Enough of the heavy stuff.  I have another divisive issue to discuss:  the relative merits of cakes and pies.  This weekend, I made my first pie all by myself, start to finish, crust and all.  It was utterly unrewarding.  I spent most of the morning in the stop-and-start process of making the crust -- making the dough, chilling it, rolling it, prebaking it -- and then, there was still the filling to go.  I had a terrible time getting the pumpkin custard to set up, and the crust turned out sadly overdone.

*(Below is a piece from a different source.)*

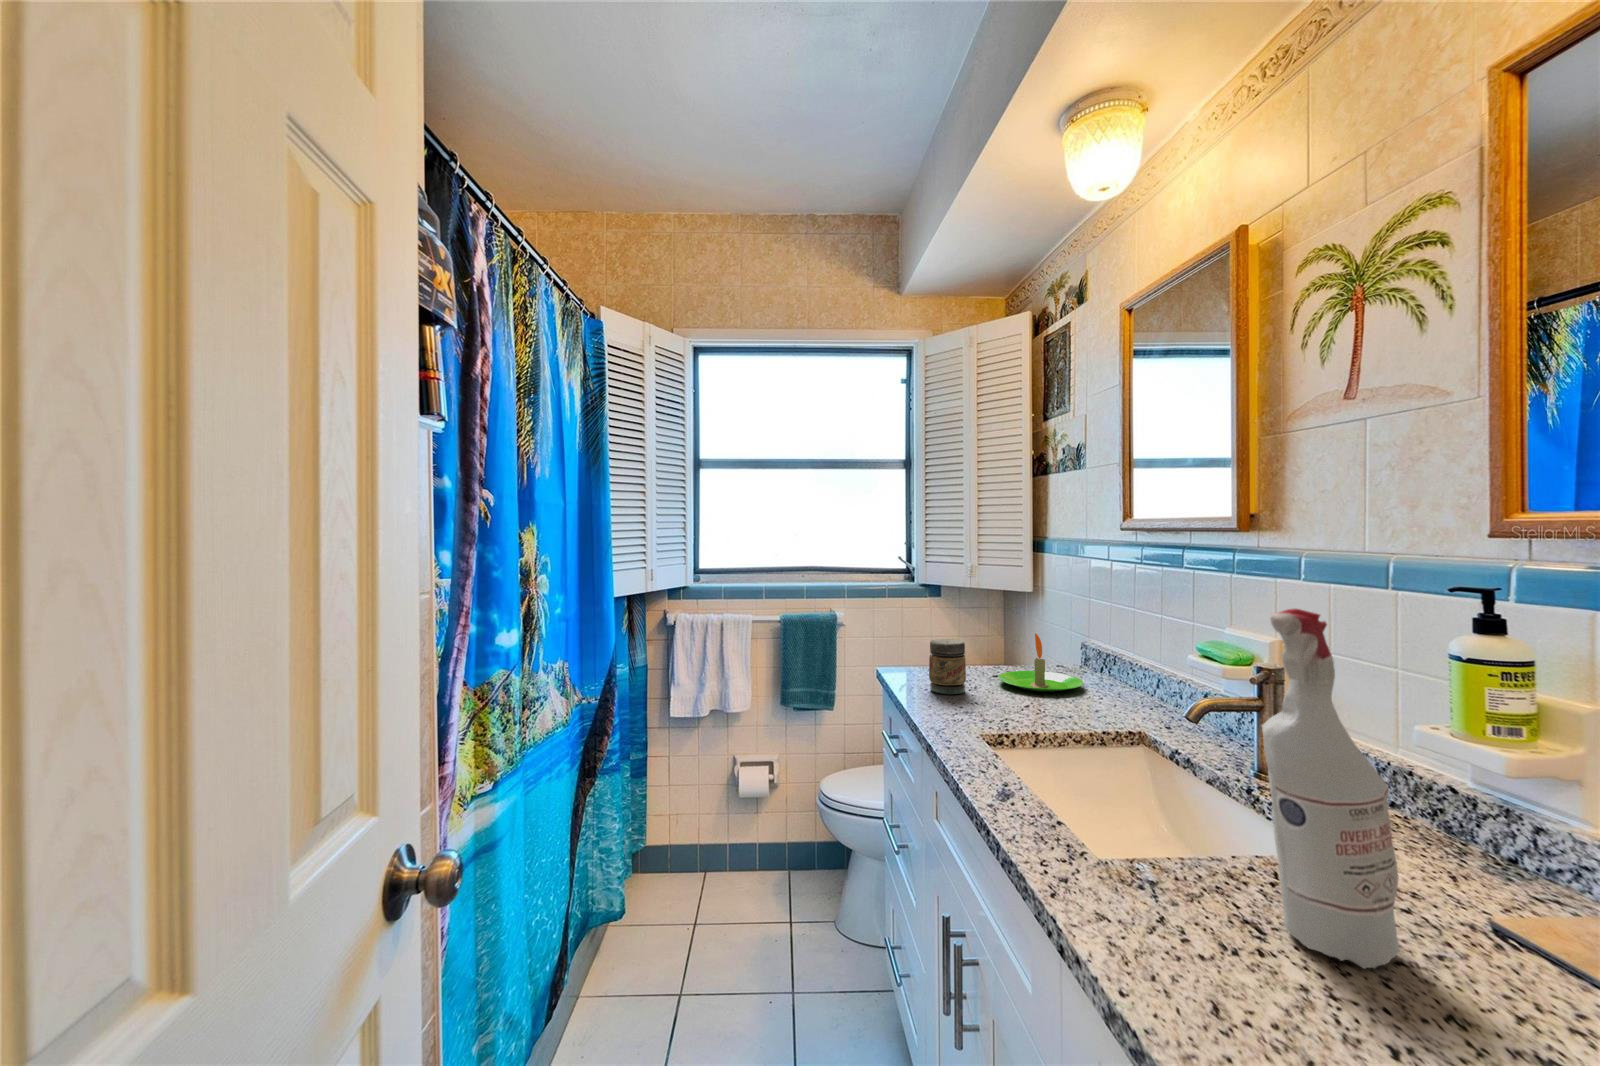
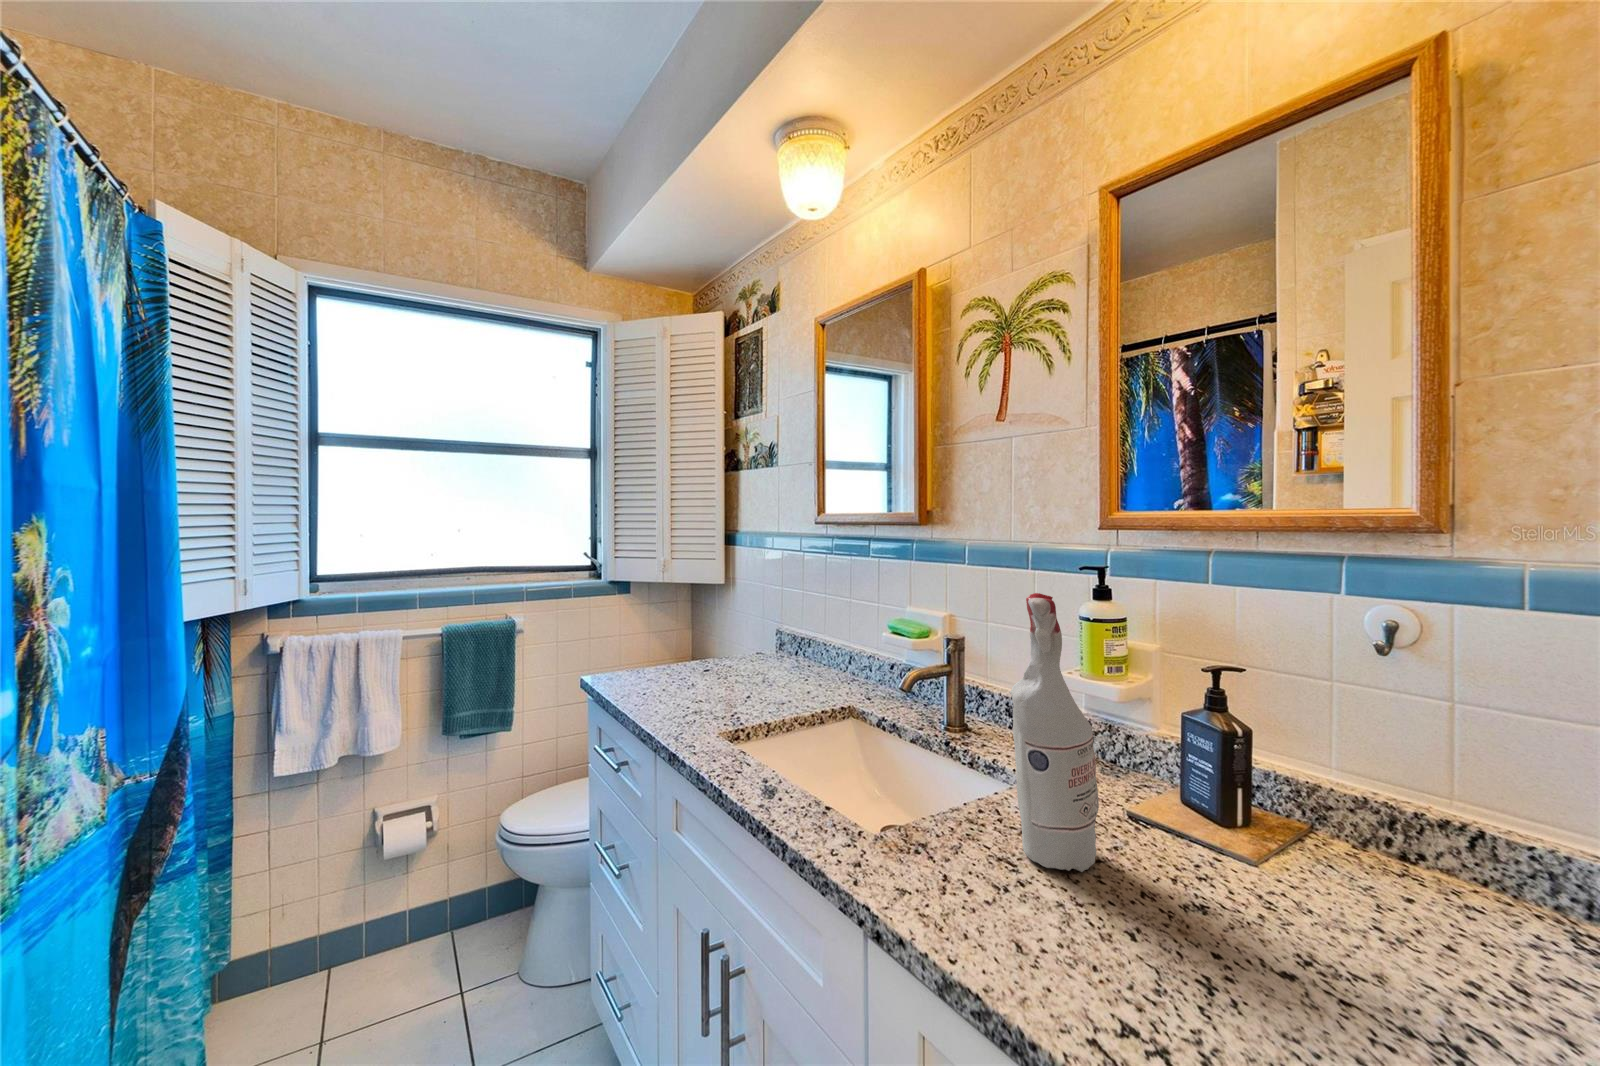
candle: present [998,633,1083,692] -> none [712,625,789,681]
jar: present [929,639,966,694] -> none [647,639,685,697]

Baking cakes, by contrast, is nearly always a pleasure.  I often hang up my work for the night at 10:30 or 11 p.m. and head to the kitchen to make a cake, which will be baked and snugly sealed into my cake carrier before midnight.  The process of making a cake is all active time -- except for the baking time, during which I can get some reading done undisturbed.  If the cake is a success, wonderful!  It's been time well-spent, and I have a tasty reward.  If not, no great loss -- I've still had some steady, therapeutic baking time at the end of my day -- sans coating my kitchen table and likely the floor with butter and flour -- and it's really no great loss.  Besides, there's so much variety in cakes:  fancy cakes, coffee cakes, layer cakes, loaf cakes, cakes with fruit, chocolate, nuts, lots of butter, not so much butter, etc., etc.  I feel like an artist when I make a cake.  I felt like a maniac making a pie.

Tonight I soothed my pie-frazzled nerves by baking a cake I've had my eye on since last fall, a bittersweet chocolate and pear cake I saw on Smitten Kitchen.  It's one of the best I've made, and I don't think that's just the pie frustration talking.  From here on out, I'll leave pies to Mrs. Smith or whoever else cares to take the trouble over them -- I'm sticking with cakes.